A tour through the various annexed villages and Silletero homes of Santa Elena affords the visitor a close up view of deeply seeded religious convictions. The parade offers the Silletero a space to honor these beliefs.
Parade streets line up with crowds to honor and shower the Silleteros in applause as they stroll by. No one wants to miss this multicolored celebration.
The multi-colored silletas and typical outfits worn by silleteros are always a visual attraction.
Today is a festive day in Medellín.
During its fifty-year history the Silleteros Parade has seen several different types of silletas become institutionalized, like the Emblematic Category Silleta seen here, that bring educational or public awareness messages.
Throughout the entire Flower Fair celebration the city lives a never-ending festive air.
Medellín dresses at its best and readies her balconies and public squares to welcome and bestow honors on the Silleteros.
Entertainment is the responsibility of a great number of artistic and cultural groups, who cheer the spirits of the thousands of spectators.
As if lost in the boisterous parade, this Silleterito follows in the footsteps of his elders, thus prolonging this captivating tradition.

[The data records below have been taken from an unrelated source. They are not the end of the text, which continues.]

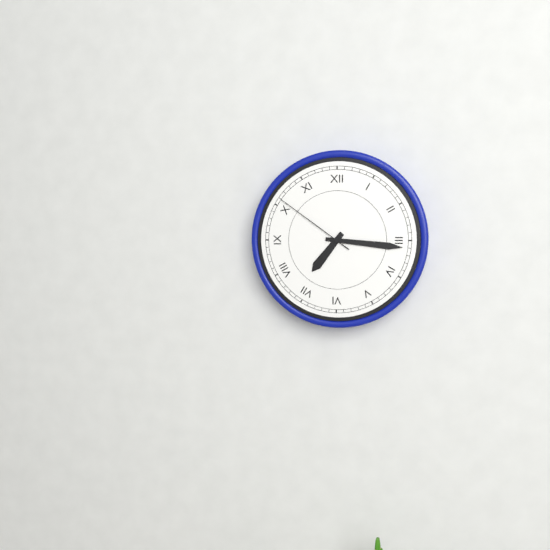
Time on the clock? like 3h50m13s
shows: 7h16m51s
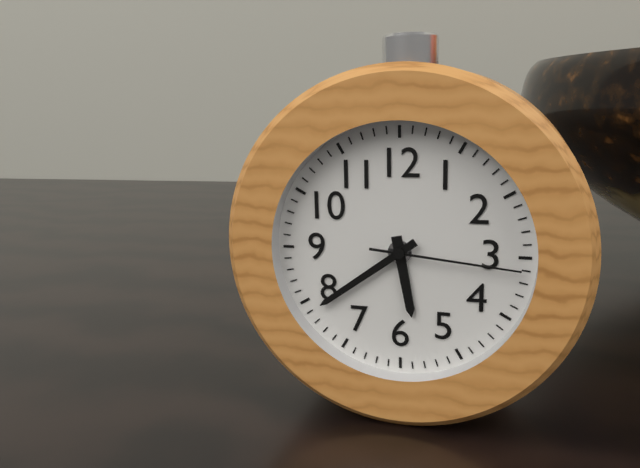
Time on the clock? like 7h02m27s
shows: 5h39m16s
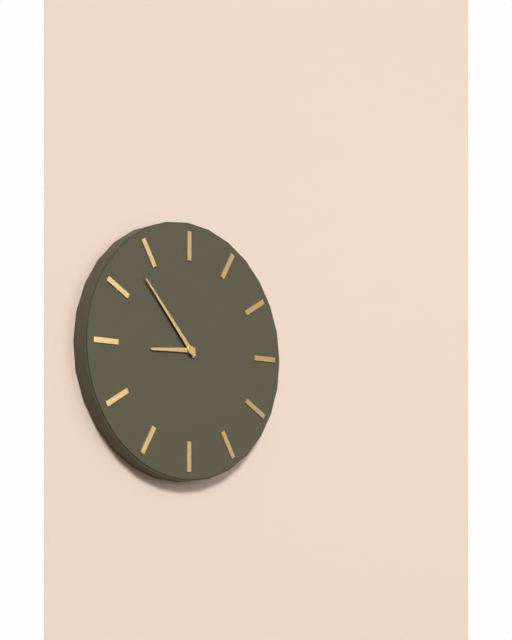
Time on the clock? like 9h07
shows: 8h53
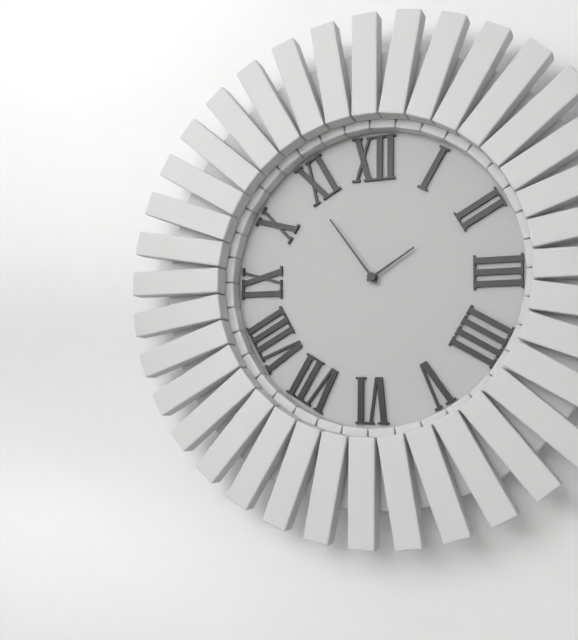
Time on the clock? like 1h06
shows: 1h54
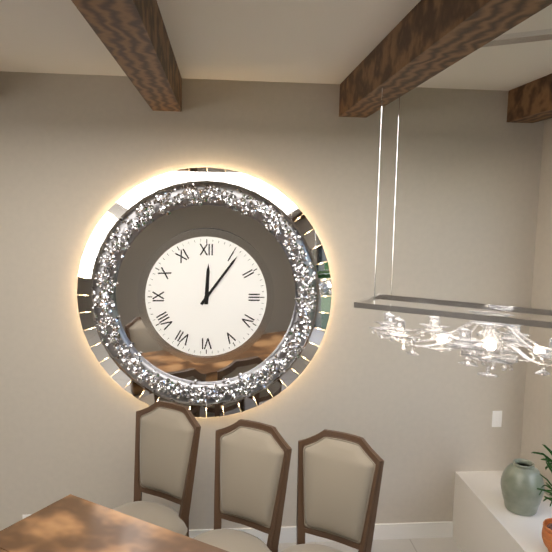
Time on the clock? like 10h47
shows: 12h06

For this Silleterito, parading alongside her elders is a privilege. Children in Santa Elena start to be included in the tradition at an early age, tradition which will remain in their memories for ever.
Silletero children have the honor and privilege to carry on their elder’s traditions.
The Silleteros Parade also has its share of dignified and solemn moments that stir the emotions of locals and visitors alike.
Medellin puts on its best face to celebrate its main civic event and everyone comes out to enjoy it with civic pride.
In times long gone, farmers used to trek rustic and solitary trails bringing their vegetables and flowers to the city. Now, the Silletero Parade has become an acknowledged space for city and country to meet and celebrate.
Carrying a Silleta that approaches 200 lbs. in weight is a challenge that makes the Silletero proud. Pictured, José Luís Zapata A, from Annexed Village of La Palma.
The parade has always been designed to include the city’s most iconic locations in its path. Here, the Silleteros are pictured, in the backdrop of La Alpujarra Administrative Center, headquarters of city and Provincial governments.
The rich traditions of Antioquia are practiced in the various regions of the Province. The Silletero Parade is a lavish stage to show off.
Bands marching by to the sound of their own music, cultural groups showing off their cheerful dances, Silleteros walking by to the sound of their own inner rhythm, all come together to offer an unequaled spectacle.
The men and women with their Silletas represent a community that was born and has been reared amid a universe of plants and flowers. Their tribute to this land is their imaginative handiwork that results in this uniquely embellished combination of wood, flowers, and greenery.
The Parade’s 50 year history is told on the shoulders of Silleteros, who, this time are paid a special homage. Pictured, founding Silletero Oscar Londoño, from Annexed Village of El Placer.
A budding city was the stage for the trade of fruit, flowers, and vegetables brought from high up in the mountain, on the shoulders of a group of brave men and women, in rustic wooden structures.
The presence of the Mounted Police offers a solemn respite to the otherwise boisterous parade that is open to a diversity of events.
In Medellín, the various festivities have had a long tradition and have gone under different names. Beginning with the ‘Flower, Fruit, and Vegetable Exhibition’ in 1906, continuing with the ‘Flower Display Celebration’, passing through the ‘Freedom and Flower Celebration’, and, starting in the second half of the 20th century, the now traditional Flower Fair, where the Silletero Parade became its maximum exponent.The Silletero Parade is modeled after religious processions, keeping many aspects the same especially the abundant use of flower arrangements.